▸ **Provided material**:
·····
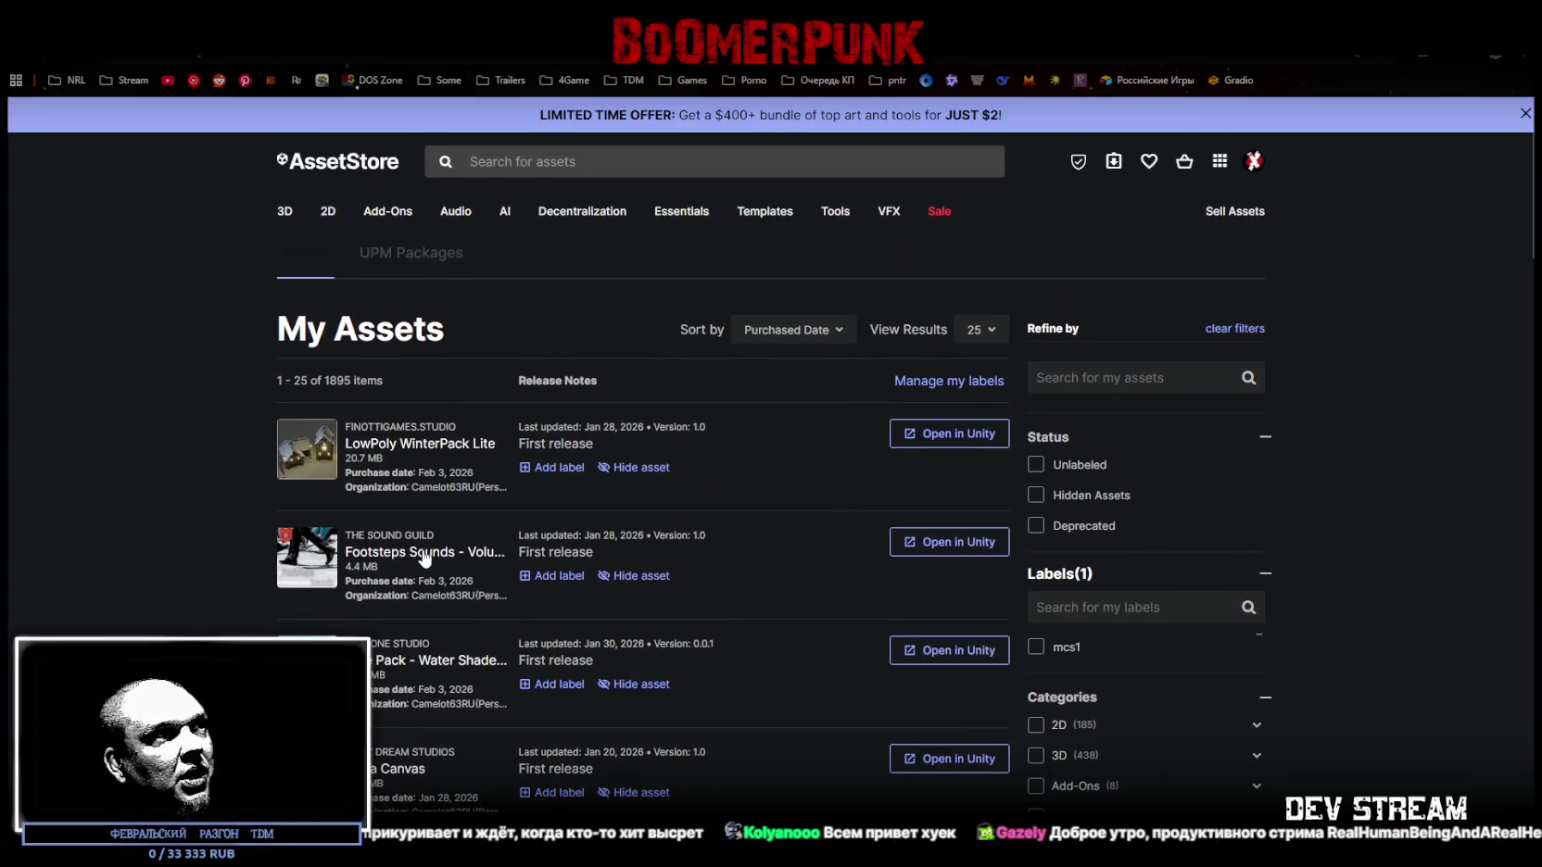
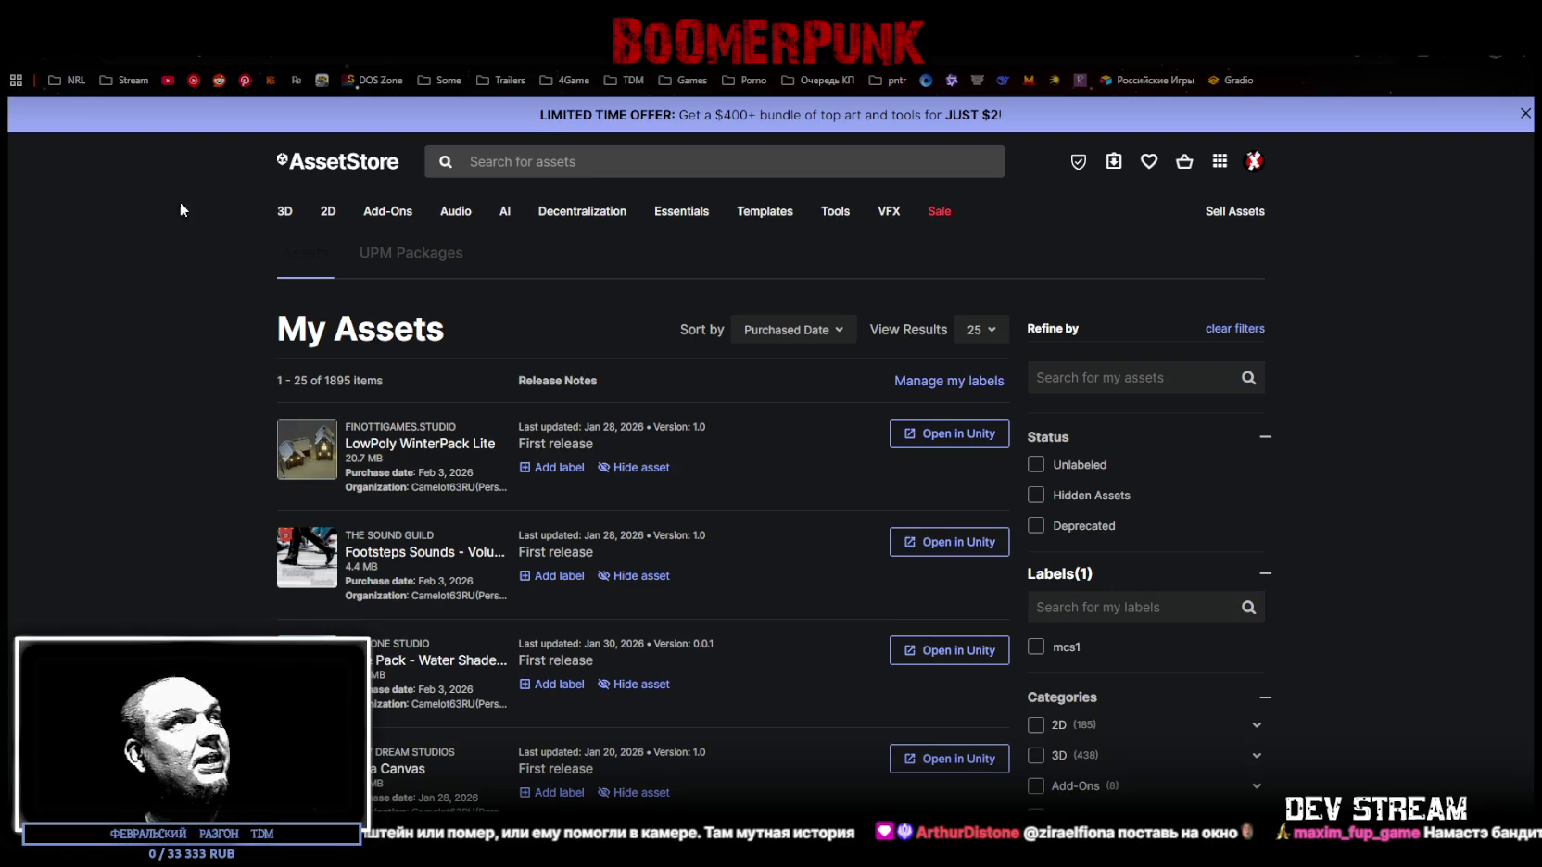
# - Scroll down the My Assets list of purchased assets and back to the top
pyautogui.scroll(-4, 554, 581)
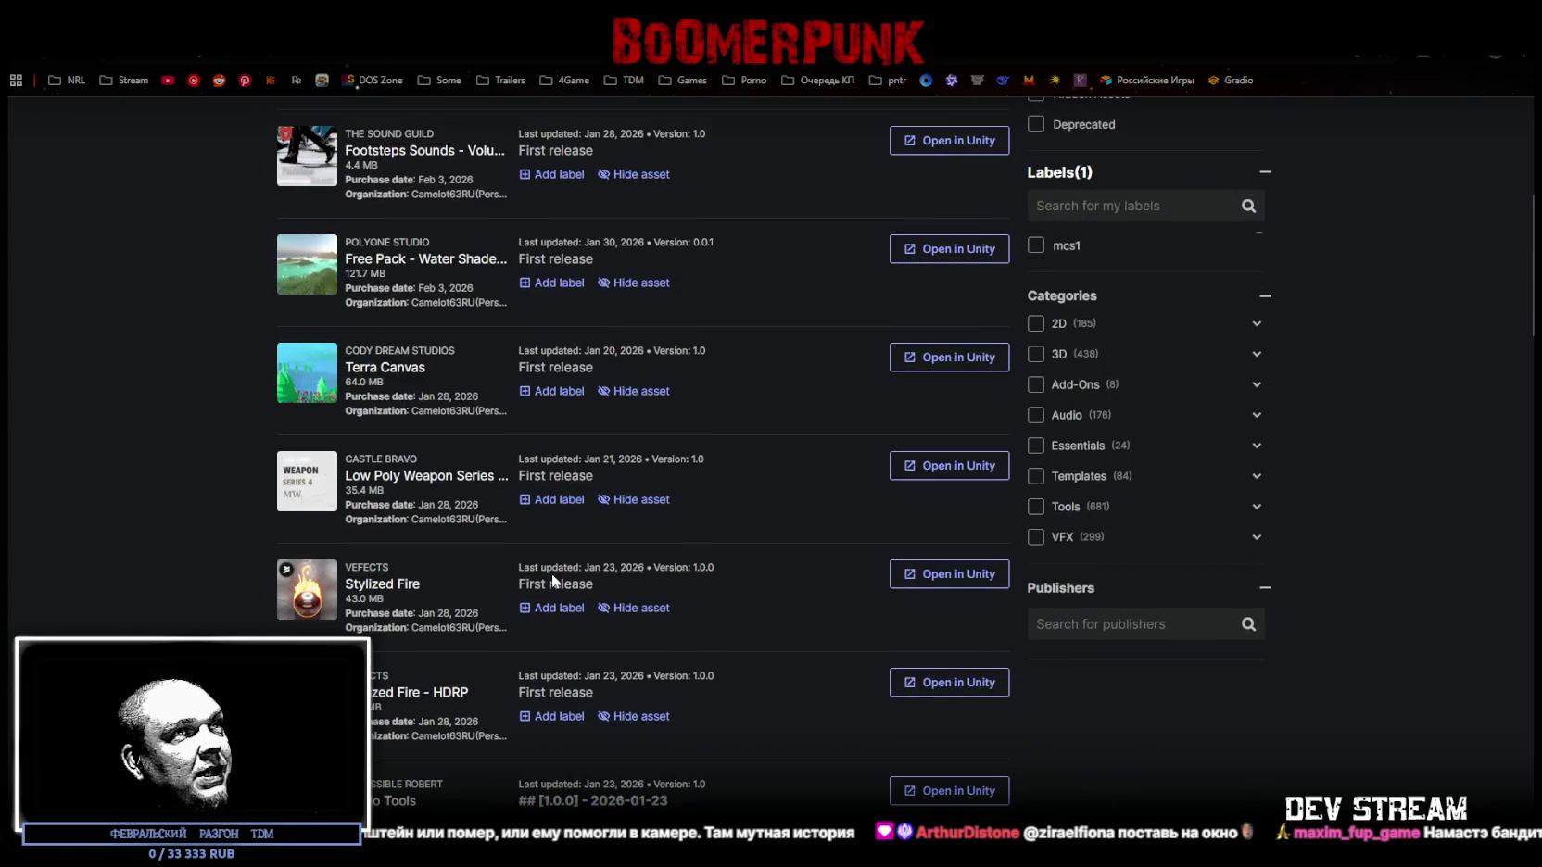
pyautogui.scroll(5, 554, 581)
·····
▸ **Task statement**: Would you write out all of the data exactly as it stands, without the pictures?

▸ **Reply**:
# - Scroll down the My Assets list of purchased assets and back to the top
pyautogui.scroll(-4, 554, 581)
pyautogui.scroll(5, 554, 581)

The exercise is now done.